FAQ: What Do You Do All Day On A Sabbatical?

The road to a financial freedom that supports mini-retirements is one with a lot of social and psychological speedbumps. If you are open about what you’re trying to accomplish, haters gonna hate. Then, once you have reached a point of accomplishment, the naysayers change their tune. They aren’t necessarily singing your praises, though.

Instead, they start asking what you do all day. It’s one of the most frustrating questions we get. And our natural desire is to want to give a “respectable” answer. But the pressure to have a long list of activities that keep you busy all day is a bad habit that needs kicked.  

A mini-retirement is a time to intentionally slow down and rejuvenate. Despite what skeptics suggest, slow living is not substandard. Slowing down helps reduce stress, recover from work burnout, and explore what brings us more happiness in life. Sabbaticals allow us to do fewer things, but better, and use the extra space to inspire creativity and activate purpose.



The vast majority of us learn to drive on well-paved roads. We go from primary school, to secondary school to college to getting a respectable job to buying a house and starting a family and sending our kids to the best school. All along the way we are trained to keep our eyes on reaching that next point.

Progress on this route is measured with markers along designated lanes of social norms. Just keep the wheels turning. Stay with the flow of traffic. Don’t stop for a bathroom break lest you get left behind!

The revv of the engine is reassurance that we have horsepower—it’s a hedge against idling. Faster is better, right?

We become used to cruising with a very comfortable insurance policy: busy releases us from responsibility. Busy opts for the fastest route, which has already been conveniently highlighted on the map. Uh-oh, traffic is heavy right now. You’ll get there in about 45 years.  

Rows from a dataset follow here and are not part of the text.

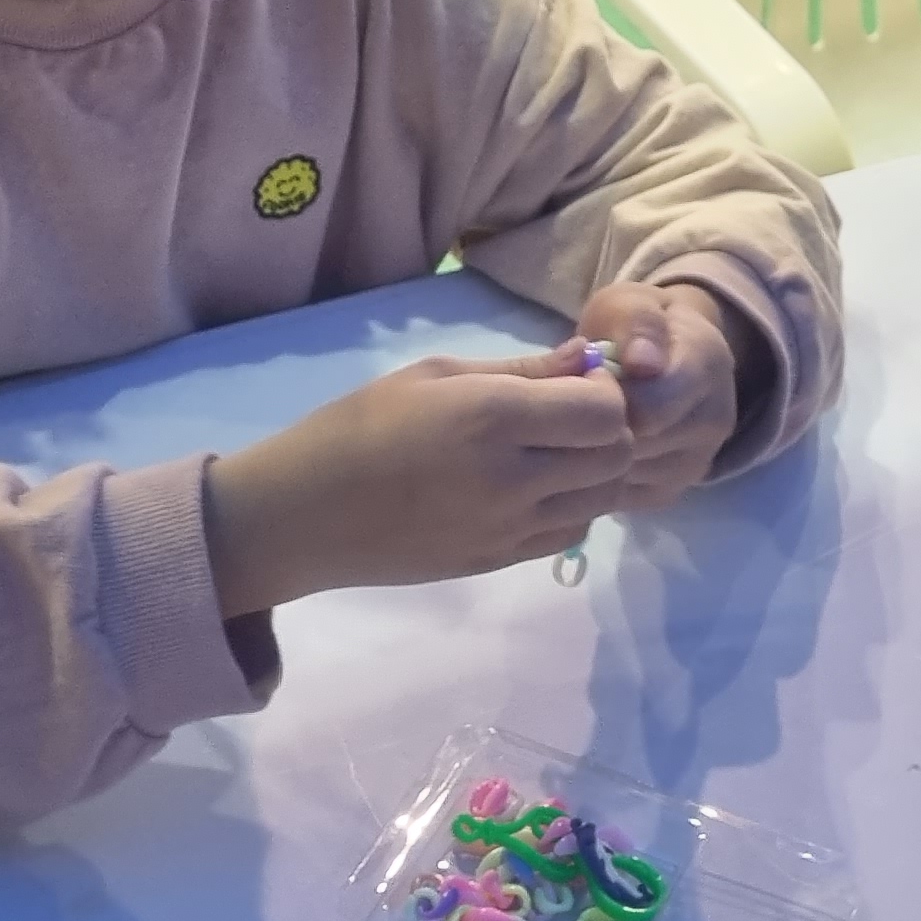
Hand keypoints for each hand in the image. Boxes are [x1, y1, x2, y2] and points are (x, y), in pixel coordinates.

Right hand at [205, 351, 633, 611]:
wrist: (305, 514)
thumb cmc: (359, 426)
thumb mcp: (433, 375)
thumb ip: (519, 370)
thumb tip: (584, 358)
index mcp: (494, 418)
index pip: (606, 412)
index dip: (605, 392)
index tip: (575, 381)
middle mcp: (514, 478)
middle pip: (615, 458)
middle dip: (608, 431)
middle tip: (569, 416)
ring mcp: (510, 529)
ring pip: (602, 501)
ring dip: (593, 473)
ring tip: (552, 453)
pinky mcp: (500, 561)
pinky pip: (569, 535)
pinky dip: (569, 508)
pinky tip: (532, 489)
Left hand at [577, 280, 747, 503]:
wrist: (666, 355)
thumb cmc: (637, 328)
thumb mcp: (630, 303)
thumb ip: (636, 324)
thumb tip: (642, 363)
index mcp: (706, 366)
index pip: (651, 407)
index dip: (604, 399)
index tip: (584, 380)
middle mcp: (715, 421)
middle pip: (635, 446)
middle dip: (595, 428)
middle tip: (574, 404)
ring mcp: (697, 463)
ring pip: (625, 477)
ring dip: (593, 455)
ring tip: (582, 423)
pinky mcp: (673, 492)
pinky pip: (622, 498)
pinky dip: (597, 479)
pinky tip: (591, 448)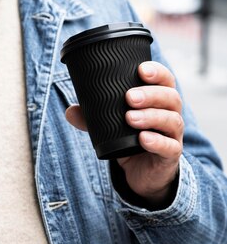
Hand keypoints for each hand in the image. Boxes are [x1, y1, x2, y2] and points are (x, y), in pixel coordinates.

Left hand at [65, 61, 183, 205]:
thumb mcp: (113, 128)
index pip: (165, 81)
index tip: (141, 69)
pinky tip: (143, 139)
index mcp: (160, 102)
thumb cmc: (132, 142)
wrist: (145, 174)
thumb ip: (94, 118)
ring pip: (171, 120)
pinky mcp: (170, 156)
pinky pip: (170, 147)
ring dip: (151, 117)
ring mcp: (173, 136)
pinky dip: (157, 142)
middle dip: (150, 95)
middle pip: (170, 98)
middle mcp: (171, 115)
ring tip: (130, 118)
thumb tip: (70, 111)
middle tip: (129, 97)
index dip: (157, 73)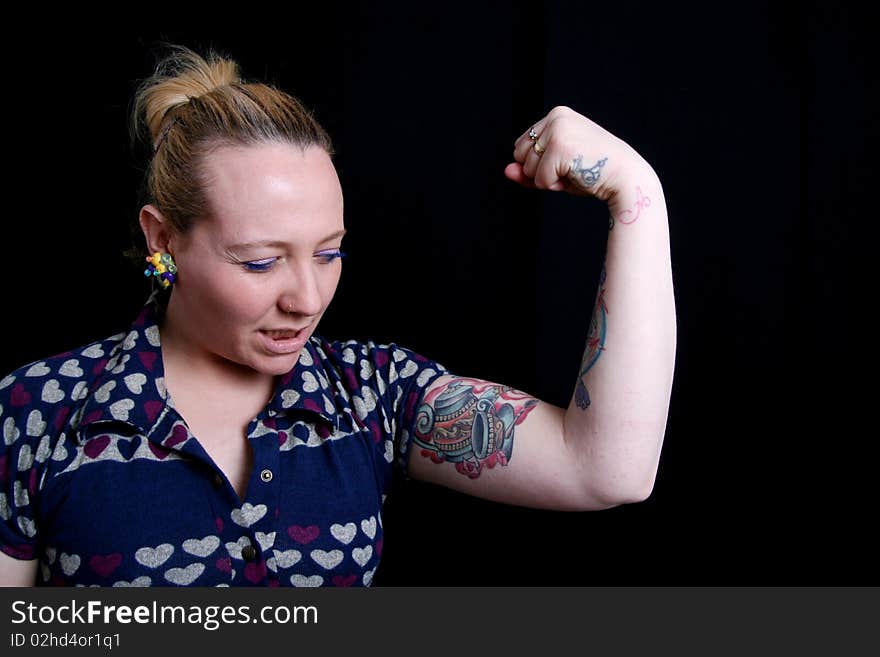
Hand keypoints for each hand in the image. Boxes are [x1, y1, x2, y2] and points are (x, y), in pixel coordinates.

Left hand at [505, 106, 649, 201]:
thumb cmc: (593, 173)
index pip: (522, 147)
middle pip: (519, 156)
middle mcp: (556, 117)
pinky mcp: (560, 147)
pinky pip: (539, 179)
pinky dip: (554, 186)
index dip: (538, 165)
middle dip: (539, 171)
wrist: (626, 178)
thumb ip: (528, 170)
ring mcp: (558, 130)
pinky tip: (576, 176)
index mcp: (556, 115)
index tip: (566, 163)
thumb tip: (506, 170)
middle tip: (571, 169)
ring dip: (547, 179)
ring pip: (527, 168)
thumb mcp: (556, 169)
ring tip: (575, 172)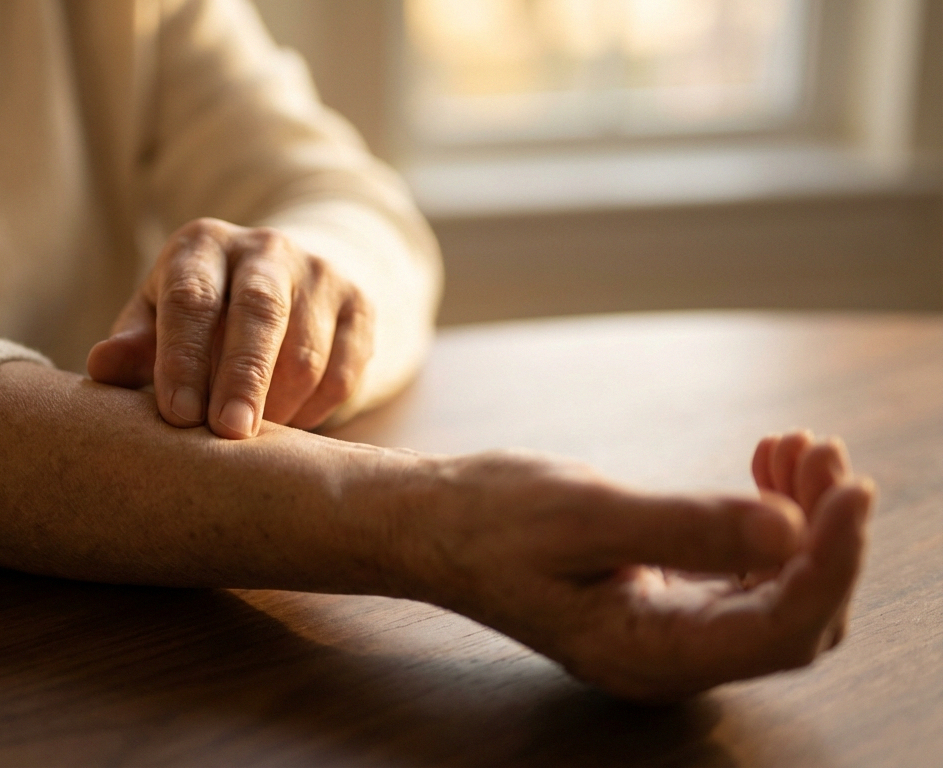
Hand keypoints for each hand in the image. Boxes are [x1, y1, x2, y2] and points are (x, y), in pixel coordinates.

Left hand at [87, 218, 372, 437]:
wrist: (284, 279)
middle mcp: (266, 249)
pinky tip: (287, 425)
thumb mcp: (158, 318)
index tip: (178, 415)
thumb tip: (102, 367)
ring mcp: (320, 273)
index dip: (183, 358)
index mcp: (203, 246)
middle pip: (259, 313)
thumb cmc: (201, 313)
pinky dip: (316, 410)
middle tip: (228, 434)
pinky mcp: (360, 305)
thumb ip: (132, 344)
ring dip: (278, 404)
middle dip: (243, 378)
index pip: (192, 298)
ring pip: (306, 350)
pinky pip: (343, 371)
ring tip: (249, 438)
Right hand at [402, 434, 871, 700]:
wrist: (432, 522)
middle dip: (825, 536)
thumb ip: (688, 526)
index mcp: (648, 653)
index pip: (780, 628)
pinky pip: (745, 572)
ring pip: (778, 591)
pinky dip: (767, 520)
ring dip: (802, 521)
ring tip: (797, 447)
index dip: (832, 563)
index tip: (851, 488)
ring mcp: (670, 632)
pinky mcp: (664, 599)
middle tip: (822, 453)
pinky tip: (764, 465)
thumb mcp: (584, 514)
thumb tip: (794, 530)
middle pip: (794, 616)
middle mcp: (670, 657)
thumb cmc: (490, 520)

Achieving strategically planned sabbaticals is an opportunity to go a different way. We trade-in our automatic transmission for a manual. We look for a route that’s better for fuel efficiency. But, it is very difficult to unlearn what we’ve been taught!


When we shift gears into the mini-retirement lifestyle, we appear to others (and often feel ourselves) like rebels without a cause.

Discovering the roads less travelled is more important than logging miles. Yet, when we make those first stops along the scenic byway, we feel anxious and guilty. Not because we just paid $8.00 for a photo with the world’s largest rocking chair, but because this pace feels awkward.

We don’t have the thrill of meeting arbitrary deadlines. We don’t have the buzz of new messages every 45 seconds. And we start feeling like we’re missing out on career opportunities and experiences with family and friends. There’s a lot of temptation to rejoin the caravan.


From our youth to adulthood, the caravan club of mainstream culture confuses activity with meaningful productivity. The gridlock on our calendars has become an accepted, even celebrated, excuse to opt-out of doing the things we claim are most important. Meanwhile, we all know that sitting in traffic gets us nowhere fast.

In the republic of mini-retirement, we gain the advantages of taking a different route. We ditch the congested highway and focus on self-improvement, why nots, and work we want to do. We stay active. But, active is not the same as busy. And now we are making the commute for ourselves.

Republic of Early Retirement

Republic of Early Retirement

The trick is in learning to enjoy the wind in your hair (even if all you’ve got left is a beard). Avoid gliding into over-ambitious vacation mode and crashing into a sabbatical fail. Keep (bi)pedaling unhurriedly even when people are tailgating you.


Work-life balance with a fulfilling career is a journey that requires calculated decisions. And we make better choices when we slow down to take our time and enjoy the ride.

The “slowness” of a sabbatical nurtures the courage to take risks. Our brains have the downtime they need to think clearly. Our attention is shifted from defending against information overload to proactively improving our wellbeing and happiness. We might do less, but we create more.


So what do you do all day now that you're (semi)retired?